YOUR GOAL => In the data below, which lines contain "Dear"? List them by copying each one.

━━━━━━

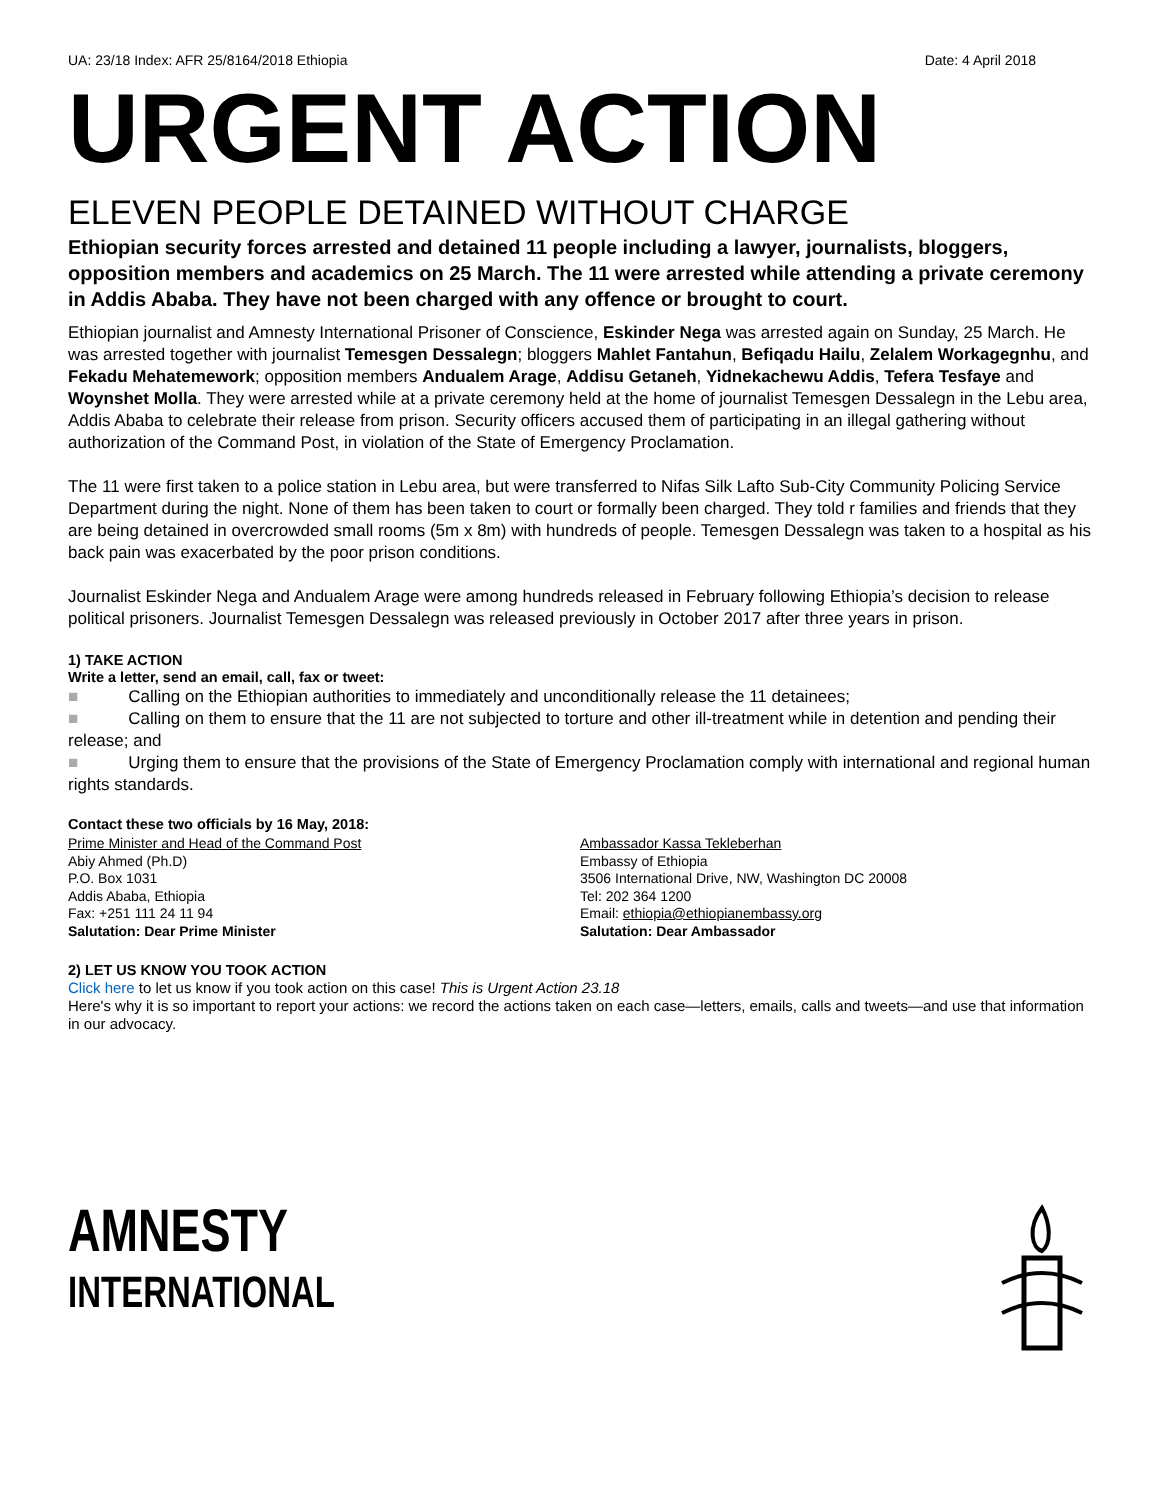UA: 23/18 Index: AFR 25/8164/2018 Ethiopia Date: 4 April 2018
URGENT ACTION
ELEVEN PEOPLE DETAINED WITHOUT CHARGE
Ethiopian security forces arrested and detained 11 people including a lawyer, journalists, bloggers, opposition members and academics on 25 March. The 11 were arrested while attending a private ceremony in Addis Ababa. They have not been charged with any offence or brought to court.
Ethiopian journalist and Amnesty International Prisoner of Conscience, Eskinder Nega was arrested again on Sunday, 25 March. He was arrested together with journalist Temesgen Dessalegn; bloggers Mahlet Fantahun, Befiqadu Hailu, Zelalem Workagegnhu, and Fekadu Mehatemework; opposition members Andualem Arage, Addisu Getaneh, Yidnekachewu Addis, Tefera Tesfaye and Woynshet Molla. They were arrested while at a private ceremony held at the home of journalist Temesgen Dessalegn in the Lebu area, Addis Ababa to celebrate their release from prison. Security officers accused them of participating in an illegal gathering without authorization of the Command Post, in violation of the State of Emergency Proclamation.
The 11 were first taken to a police station in Lebu area, but were transferred to Nifas Silk Lafto Sub-City Community Policing Service Department during the night. None of them has been taken to court or formally been charged. They told r families and friends that they are being detained in overcrowded small rooms (5m x 8m) with hundreds of people. Temesgen Dessalegn was taken to a hospital as his back pain was exacerbated by the poor prison conditions.
Journalist Eskinder Nega and Andualem Arage were among hundreds released in February following Ethiopia’s decision to release political prisoners. Journalist Temesgen Dessalegn was released previously in October 2017 after three years in prison.
1) TAKE ACTION
Write a letter, send an email, call, fax or tweet:
■ Calling on the Ethiopian authorities to immediately and unconditionally release the 11 detainees;
■ Calling on them to ensure that the 11 are not subjected to torture and other ill-treatment while in detention and pending their release; and
■ Urging them to ensure that the provisions of the State of Emergency Proclamation comply with international and regional human rights standards.
Contact these two officials by 16 May, 2018:
Prime Minister and Head of the Command Post
Abiy Ahmed (Ph.D)
P.O. Box 1031
Addis Ababa, Ethiopia
Fax: +251 111 24 11 94
Salutation: Dear Prime Minister
Ambassador Kassa Tekleberhan
Embassy of Ethiopia
3506 International Drive, NW, Washington DC 20008
Tel: 202 364 1200
Email: ethiopia@ethiopianembassy.org
Salutation: Dear Ambassador
2) LET US KNOW YOU TOOK ACTION
Click here to let us know if you took action on this case! This is Urgent Action 23.18
Here's why it is so important to report your actions: we record the actions taken on each case—letters, emails, calls and tweets—and use that information in our advocacy.
AMNESTY
INTERNATIONAL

━━━━━━

REPLY TO THE EXERCISE =>
Salutation: Dear Prime Minister
Salutation: Dear Ambassador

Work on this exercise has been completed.